Concert review: Maxwell at 1st Mariner Arena

Midnight Sun contributor John-John Williams IV was at Maxwell's show last night at 1st Mariner Arena. Here are his thoughts:

Maxwell ended the American leg of "The BLACKsummer'snight Tour" last night at First Mariner Arena in Baltimore, and he left it all on the stage. The neo-soul crooner sure knows how to leave a crowd satisfied.


Maxwell's "BLACKsummer'snight" was one of the most anticipated albums of this year -- and for good reason.

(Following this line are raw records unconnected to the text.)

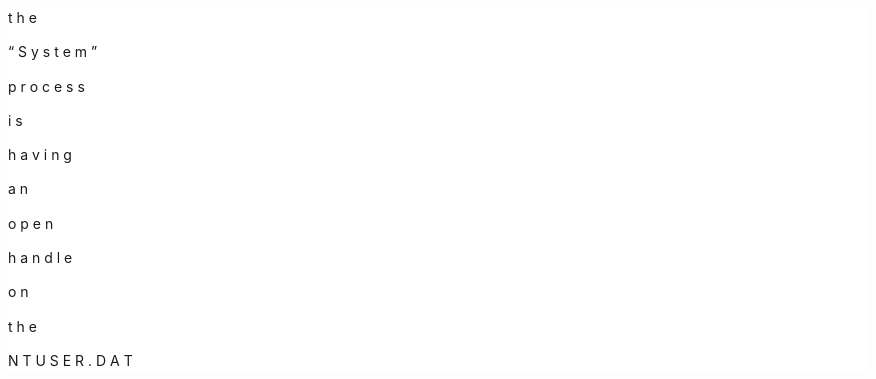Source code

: t
h
e
 
“
S
y
s
t
e
m
”
 
p
r
o
c
e
s
s
 
i
s
 
h
a
v
i
n
g
 
a
n
 
o
p
e
n
 
h
a
n
d
l
e
 
o
n
 
t
h
e
 
N
T
U
S
E
R
.
D
A
T
 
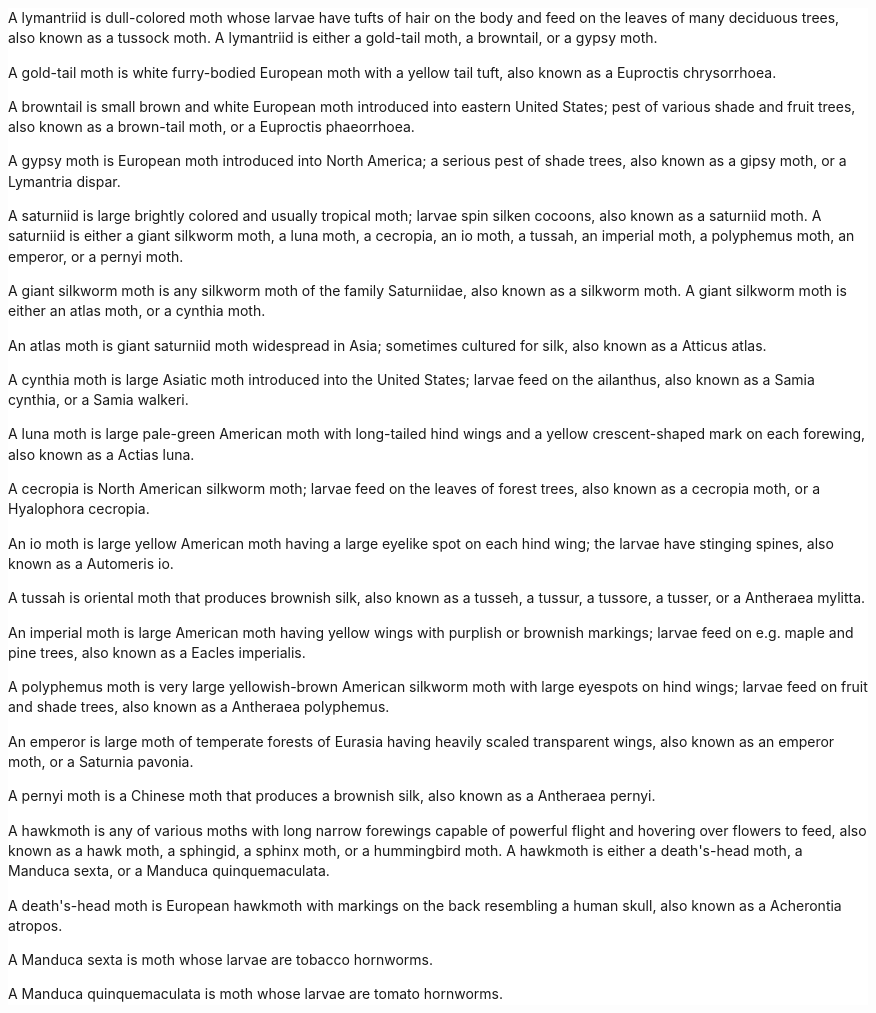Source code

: A lymantriid is dull-colored moth whose larvae have tufts of hair on the body and feed on the leaves of many deciduous trees, also known as a tussock moth. A lymantriid is either a gold-tail moth, a browntail, or a gypsy moth. 

A gold-tail moth is white furry-bodied European moth with a yellow tail tuft, also known as a Euproctis chrysorrhoea. 

A browntail is small brown and white European moth introduced into eastern United States; pest of various shade and fruit trees, also known as a brown-tail moth, or a Euproctis phaeorrhoea. 

A gypsy moth is European moth introduced into North America; a serious pest of shade trees, also known as a gipsy moth, or a Lymantria dispar. 

A saturniid is large brightly colored and usually tropical moth; larvae spin silken cocoons, also known as a saturniid moth. A saturniid is either a giant silkworm moth, a luna moth, a cecropia, an io moth, a tussah, an imperial moth, a polyphemus moth, an emperor, or a pernyi moth. 

A giant silkworm moth is any silkworm moth of the family Saturniidae, also known as a silkworm moth. A giant silkworm moth is either an atlas moth, or a cynthia moth. 

An atlas moth is giant saturniid moth widespread in Asia; sometimes cultured for silk, also known as a Atticus atlas. 

A cynthia moth is large Asiatic moth introduced into the United States; larvae feed on the ailanthus, also known as a Samia cynthia, or a Samia walkeri. 

A luna moth is large pale-green American moth with long-tailed hind wings and a yellow crescent-shaped mark on each forewing, also known as a Actias luna. 

A cecropia is North American silkworm moth; larvae feed on the leaves of forest trees, also known as a cecropia moth, or a Hyalophora cecropia. 

An io moth is large yellow American moth having a large eyelike spot on each hind wing; the larvae have stinging spines, also known as a Automeris io. 

A tussah is oriental moth that produces brownish silk, also known as a tusseh, a tussur, a tussore, a tusser, or a Antheraea mylitta. 

An imperial moth is large American moth having yellow wings with purplish or brownish markings; larvae feed on e.g. maple and pine trees, also known as a Eacles imperialis. 

A polyphemus moth is very large yellowish-brown American silkworm moth with large eyespots on hind wings; larvae feed on fruit and shade trees, also known as a Antheraea polyphemus. 

An emperor is large moth of temperate forests of Eurasia having heavily scaled transparent wings, also known as an emperor moth, or a Saturnia pavonia. 

A pernyi moth is a Chinese moth that produces a brownish silk, also known as a Antheraea pernyi. 

A hawkmoth is any of various moths with long narrow forewings capable of powerful flight and hovering over flowers to feed, also known as a hawk moth, a sphingid, a sphinx moth, or a hummingbird moth. A hawkmoth is either a death's-head moth, a Manduca sexta, or a Manduca quinquemaculata. 

A death's-head moth is European hawkmoth with markings on the back resembling a human skull, also known as a Acherontia atropos. 

A Manduca sexta is moth whose larvae are tobacco hornworms. 

A Manduca quinquemaculata is moth whose larvae are tomato hornworms. 

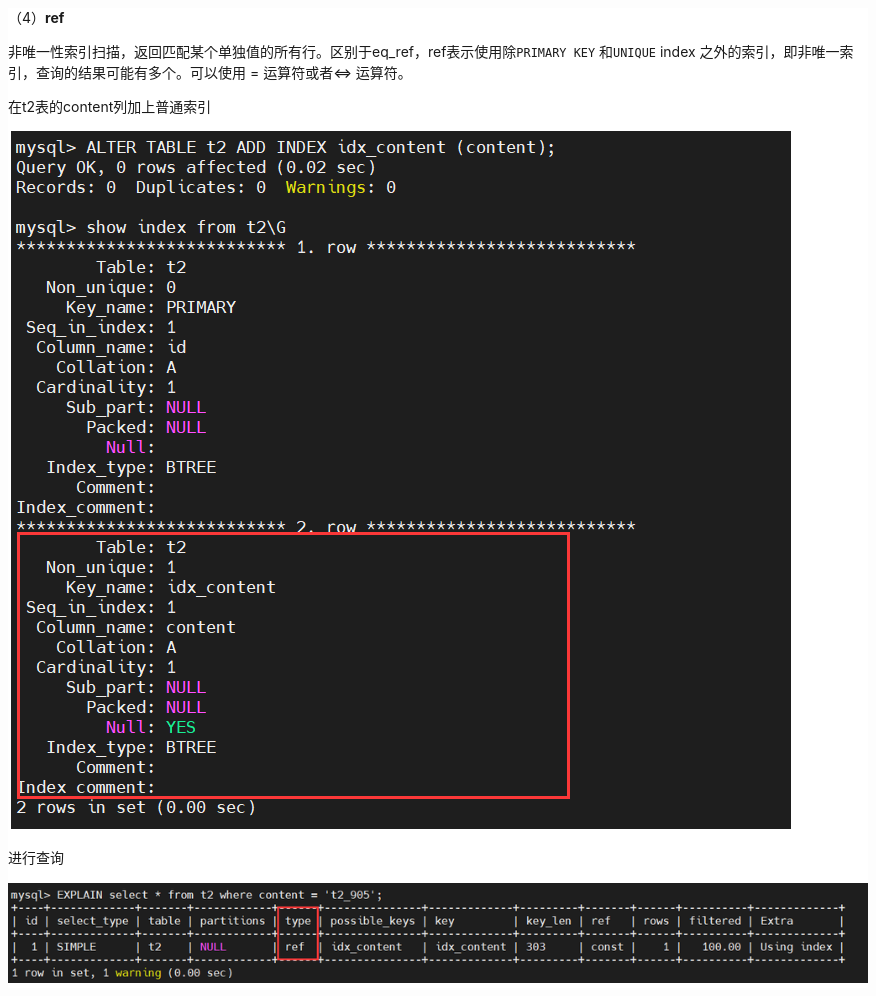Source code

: （4）**ref**

非唯一性索引扫描，返回匹配某个单独值的所有行。区别于eq_ref，ref表示使用除`PRIMARY KEY` 和`UNIQUE` index 之外的索引，即非唯一索引，查询的结果可能有多个。可以使用 = 运算符或者<=> 运算符。

在t2表的content列加上普通索引

![image-20210513222755919](MySQL高级知识.assets/16.png)

进行查询

![image-20210513222821658](MySQL高级知识.assets/17.png)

After all, the Brooklyn native was one of the main artists along with Lauryn Hill who became the face of the neo-soul movement of the mid-to-late '90s. Sure, there have been tons of suitors since then -- Anthony Hamilton, Raheem DeVaughn, and even the uber-successful John Legend. But none have been able to knock Maxwell off of his often vacant throne ...

While crooners like Legend have been a little bit more subtle in their songs about love making -- he sure was during his performance a couple months back at Merriweather Post Pavilion -- Maxwell all but slaps you in the face with it.

What amazes you about Maxwell is that he is such a sensual showman. Who knew? Maybe that's something he has developed during the eight-year hiatus since his last album "Now."

During "Bad Habits," a single from "BLACKsummer'snight," the veteran crooner did James Brown splits and thrusted, and swiveled his hips to taunt the audience with his sex appeal. Later during the evening, he slapped the microphone stand as if to mimic slapping a rear end. He even made sure the crowd saw him sniff a pair of thongs that were thrown onto the stage by a fan.

"How many of ya'll trying to get some booty after the show?" he yelled to the shrieking crowd in between songs. "Well you came to the right place tonight."

It was a new personality and a new style for Maxwell, who no longer has his signature curly afro a la Lenny Kravtiz circa early '90s. Now, Maxwell rocks a closely tapered cut. A "Men in Black suit" and tie completed the stylish look last night.

In addition to singing crowd favorites, "Sumthin' Sumthin," "This Woman's Work," and "Fortunate," Maxwell's concert featured an elaborate set design. His Y-shaped stage reminded me of something I would expect to see at a top-tier music awards show.

At the end of each prong of the stage, a trapped door allowed Maxwell to disappear into the underground tunnel below and emerge from the other side. It was a very hot feature that Maxwell utilized several time during the evening. It kept the crowd guessing, and always resulted in piercing screams from unsuspecting fans.

Rapper Common also gave a spirited hour-long performance that featured a slew of his hits, such as "The Light" and "I Want You," some intense free-styling to various old school rap tracks by artists such as The Notorious B.I.G and Biz Markie, backup vocals by crooner Bilal and even a stretch where Common popped and locked and break danced.

Maxwell wasn't the only one taking advantage of his magnetism during the concert. Common drew shrieks, screams, and cat calls from the audience while he delivered a rap serenade to a fan that included him stroking her face and kissing her on the lips -- twice.

Maxwell didn't kiss any fans on the lips -- on stage at least, but he blew plenty of kisses to the crowd at the end of his nearly two-hour set. He also showed a lot of class when he passed the microphone to each of his musicians and backup singers so that each one could say his or her name and hometown. It was a nice touch from neo-soul royalty.